Im Vergleich zu dem ganzen Unfug in der Vergangenheit (Bäume haben eine Seele und stillen ihre Kinder) finde ich diesen Auftritt bei Markus Lanz insgesamt ordentlich, er verdreht kaum Fakten sondern gibt die abstruseren Gedanken ehrlicherweise nicht als Tatsachen, sondern als eigene Ideen aus. Er sagt zum Beispiel, dass der Muffel ausgerottet wird durch dieWölfe findet er persönlich gut. Akzeptiert, jeder kann gut finden, was er will. Ob das auch gut IST, ist eine andere Frage. Hier geht´s nicht um Informationen, sondern um Emotionen. Die Diskussion, was eine heimische Art ist und was geschützt werden soll wird elegant umschifft.

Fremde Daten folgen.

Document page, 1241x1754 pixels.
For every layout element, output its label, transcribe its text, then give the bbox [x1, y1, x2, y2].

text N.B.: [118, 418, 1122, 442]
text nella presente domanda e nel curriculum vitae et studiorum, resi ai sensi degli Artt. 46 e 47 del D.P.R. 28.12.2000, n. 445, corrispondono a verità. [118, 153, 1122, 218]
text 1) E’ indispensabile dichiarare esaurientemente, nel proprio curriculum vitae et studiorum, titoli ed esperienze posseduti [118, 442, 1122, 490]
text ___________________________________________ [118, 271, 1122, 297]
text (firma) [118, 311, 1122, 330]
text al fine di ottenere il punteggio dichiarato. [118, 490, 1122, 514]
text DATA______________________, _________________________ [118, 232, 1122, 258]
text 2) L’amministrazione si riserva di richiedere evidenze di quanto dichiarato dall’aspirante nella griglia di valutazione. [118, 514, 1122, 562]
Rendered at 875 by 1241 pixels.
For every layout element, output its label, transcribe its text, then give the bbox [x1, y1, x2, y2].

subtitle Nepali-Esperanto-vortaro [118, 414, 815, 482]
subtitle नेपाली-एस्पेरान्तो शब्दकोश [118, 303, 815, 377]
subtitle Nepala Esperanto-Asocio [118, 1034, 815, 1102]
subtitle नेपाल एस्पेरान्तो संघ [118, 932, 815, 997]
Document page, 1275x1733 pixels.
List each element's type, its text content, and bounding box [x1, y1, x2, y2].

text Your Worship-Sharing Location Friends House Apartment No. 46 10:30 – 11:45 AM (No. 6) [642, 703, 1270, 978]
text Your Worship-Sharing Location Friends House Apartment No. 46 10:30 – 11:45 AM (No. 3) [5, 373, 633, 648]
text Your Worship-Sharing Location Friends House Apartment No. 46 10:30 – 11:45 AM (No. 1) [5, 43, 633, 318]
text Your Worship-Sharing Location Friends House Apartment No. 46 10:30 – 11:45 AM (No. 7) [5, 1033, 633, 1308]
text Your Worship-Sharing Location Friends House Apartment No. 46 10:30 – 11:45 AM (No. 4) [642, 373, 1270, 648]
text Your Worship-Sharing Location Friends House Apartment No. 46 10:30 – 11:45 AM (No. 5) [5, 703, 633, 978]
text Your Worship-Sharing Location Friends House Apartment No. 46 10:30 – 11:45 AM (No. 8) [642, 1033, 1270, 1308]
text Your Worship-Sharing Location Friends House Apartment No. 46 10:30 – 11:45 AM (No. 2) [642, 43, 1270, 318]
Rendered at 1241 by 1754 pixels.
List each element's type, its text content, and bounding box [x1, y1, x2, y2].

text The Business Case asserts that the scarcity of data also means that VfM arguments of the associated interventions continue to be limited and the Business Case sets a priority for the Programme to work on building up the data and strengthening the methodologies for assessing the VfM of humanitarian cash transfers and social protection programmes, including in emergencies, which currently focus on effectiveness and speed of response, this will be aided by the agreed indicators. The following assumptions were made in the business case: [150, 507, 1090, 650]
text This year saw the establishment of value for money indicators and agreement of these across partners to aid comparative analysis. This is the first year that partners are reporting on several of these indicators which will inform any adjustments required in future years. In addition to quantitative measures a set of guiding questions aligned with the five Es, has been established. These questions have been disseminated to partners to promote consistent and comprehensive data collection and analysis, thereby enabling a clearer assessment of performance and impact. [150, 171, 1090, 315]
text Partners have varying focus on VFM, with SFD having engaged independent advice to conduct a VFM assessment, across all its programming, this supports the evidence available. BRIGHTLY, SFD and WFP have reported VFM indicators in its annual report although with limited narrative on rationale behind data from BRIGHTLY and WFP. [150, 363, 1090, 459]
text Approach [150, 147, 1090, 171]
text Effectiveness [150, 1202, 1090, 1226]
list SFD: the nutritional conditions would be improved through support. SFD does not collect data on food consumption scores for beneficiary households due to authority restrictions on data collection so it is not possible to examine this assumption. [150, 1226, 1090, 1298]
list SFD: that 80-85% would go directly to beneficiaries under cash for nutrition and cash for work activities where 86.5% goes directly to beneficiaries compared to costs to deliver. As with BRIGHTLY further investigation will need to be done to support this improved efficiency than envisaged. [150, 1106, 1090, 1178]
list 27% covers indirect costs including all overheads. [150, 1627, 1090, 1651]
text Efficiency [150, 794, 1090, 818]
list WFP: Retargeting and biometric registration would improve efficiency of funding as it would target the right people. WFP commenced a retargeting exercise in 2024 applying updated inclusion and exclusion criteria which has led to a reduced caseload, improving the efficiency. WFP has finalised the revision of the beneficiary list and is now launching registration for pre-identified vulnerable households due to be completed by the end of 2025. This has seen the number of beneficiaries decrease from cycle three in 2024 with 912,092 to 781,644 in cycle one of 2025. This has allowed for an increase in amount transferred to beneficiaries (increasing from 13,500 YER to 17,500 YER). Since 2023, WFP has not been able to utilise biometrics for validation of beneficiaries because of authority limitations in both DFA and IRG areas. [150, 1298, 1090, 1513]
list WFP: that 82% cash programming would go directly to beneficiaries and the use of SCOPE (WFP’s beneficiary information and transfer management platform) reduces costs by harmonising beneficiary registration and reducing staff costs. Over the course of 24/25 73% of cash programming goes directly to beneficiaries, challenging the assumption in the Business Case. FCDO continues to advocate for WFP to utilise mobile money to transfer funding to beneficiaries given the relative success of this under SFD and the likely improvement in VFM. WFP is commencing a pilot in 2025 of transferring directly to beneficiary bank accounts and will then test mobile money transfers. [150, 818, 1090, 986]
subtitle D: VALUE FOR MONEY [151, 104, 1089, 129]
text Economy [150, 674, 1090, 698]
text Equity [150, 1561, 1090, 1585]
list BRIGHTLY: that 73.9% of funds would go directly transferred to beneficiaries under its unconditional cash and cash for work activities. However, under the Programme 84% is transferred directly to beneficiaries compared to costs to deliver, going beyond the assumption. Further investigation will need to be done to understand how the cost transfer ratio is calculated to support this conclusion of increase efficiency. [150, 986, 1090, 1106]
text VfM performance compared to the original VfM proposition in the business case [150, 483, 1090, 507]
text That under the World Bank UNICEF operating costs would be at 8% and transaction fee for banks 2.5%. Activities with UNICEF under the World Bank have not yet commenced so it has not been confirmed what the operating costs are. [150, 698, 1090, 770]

Er sagt: "Ich finde Jagd nicht gut. Der Zuwachs übersteigt die Abschüsse." Ich würde ihm sagen: "Ich finde Jagd gut, der Zuwachs ist da, wir rotten nichts aus, wir bekommen tolles Bio-Fleisch." Dann stehts eben 1:1 und weiter wird debattiert. Wie auf allen anderen Gebieten auch immer und überall. Anstatt sich über den Baumflüsterer zu ärgern (weil er anti Jagd ist), sollten wir Jäger von ihm was lernen: Wie bekomme ich für meine (noch so verrückte) Meinung viel publicity und Zustimmung?
Am Ende hat immer Erfolg derjenige mit besseren Argumenten bzw. besserer Marketingstrategie. Wenn wir Jäger unser Naturverständnis nur über Verbände kommunizieren und Zustimmung lediglich über den Magen der Mitbürger einfordern (eine Wildbret-Initiative jagt doch die nächste) , ziehen wir Grünröcke auf Dauer den Kürzeren trotz besserer Sachargumente. Wir brauchen als Gegenspieler zu "Deutschlands bekanntestem Förster" allmählich mal "Deutschlands beliebtesten Jäger". Am besten noch weiblich.
Das Buch wird sicherlich wieder ein Bestseller und Otto Normalverbraucher versteht vielleicht am Ende wieder ein bisschen mehr von der Natur. Ist doch insgesamt kein vollkommen schlechter Ansatz, oder? Ob man nun alles sich selbst überlassen soll, Wolf & Co. die Natur wieder von allein regulieren? Sicher nicht! Dass das nicht geht weiß der Wohlleben auch.